Devolva sem nenhuma alteração tudo o que vai do início dos dados abaixo até a linha que contém "Reading left to right, extract", incluindo essa linha.

• **Dados para processamento**

════════════════

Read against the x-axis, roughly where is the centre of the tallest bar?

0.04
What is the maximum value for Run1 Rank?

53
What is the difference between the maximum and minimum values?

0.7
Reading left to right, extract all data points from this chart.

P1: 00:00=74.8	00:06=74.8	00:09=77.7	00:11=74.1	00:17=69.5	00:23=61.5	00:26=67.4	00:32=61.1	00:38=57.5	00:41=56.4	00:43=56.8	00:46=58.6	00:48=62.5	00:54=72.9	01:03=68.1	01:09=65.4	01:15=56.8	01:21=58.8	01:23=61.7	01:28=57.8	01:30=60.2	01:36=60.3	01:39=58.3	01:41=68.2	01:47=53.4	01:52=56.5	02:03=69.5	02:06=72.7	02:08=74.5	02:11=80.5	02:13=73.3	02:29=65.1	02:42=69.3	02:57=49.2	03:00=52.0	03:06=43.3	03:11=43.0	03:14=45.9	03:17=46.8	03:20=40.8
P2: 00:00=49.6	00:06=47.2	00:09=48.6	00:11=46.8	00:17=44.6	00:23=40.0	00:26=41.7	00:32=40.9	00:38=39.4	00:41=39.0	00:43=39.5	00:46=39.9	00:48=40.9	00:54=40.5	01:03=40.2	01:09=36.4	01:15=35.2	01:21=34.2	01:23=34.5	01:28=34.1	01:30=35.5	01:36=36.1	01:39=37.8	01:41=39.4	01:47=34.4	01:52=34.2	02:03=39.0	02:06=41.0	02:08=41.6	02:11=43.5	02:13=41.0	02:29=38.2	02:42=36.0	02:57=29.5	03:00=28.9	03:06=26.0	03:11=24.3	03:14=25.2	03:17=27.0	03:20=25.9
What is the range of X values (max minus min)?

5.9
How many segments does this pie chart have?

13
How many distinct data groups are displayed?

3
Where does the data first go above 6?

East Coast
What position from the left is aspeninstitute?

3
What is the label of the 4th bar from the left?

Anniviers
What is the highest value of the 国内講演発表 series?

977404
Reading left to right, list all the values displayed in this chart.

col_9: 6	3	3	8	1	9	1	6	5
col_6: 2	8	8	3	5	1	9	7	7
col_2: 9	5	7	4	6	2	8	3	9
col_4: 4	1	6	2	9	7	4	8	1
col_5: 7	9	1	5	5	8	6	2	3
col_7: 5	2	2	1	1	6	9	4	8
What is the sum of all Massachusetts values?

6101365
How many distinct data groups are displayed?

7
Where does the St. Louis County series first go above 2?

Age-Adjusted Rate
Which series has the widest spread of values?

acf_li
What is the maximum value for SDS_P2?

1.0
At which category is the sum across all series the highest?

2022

════════════════

• **Resposta ao exercício**
Read against the x-axis, roughly where is the centre of the tallest bar?

0.04
What is the maximum value for Run1 Rank?

53
What is the difference between the maximum and minimum values?

0.7
Reading left to right, extract all data points from this chart.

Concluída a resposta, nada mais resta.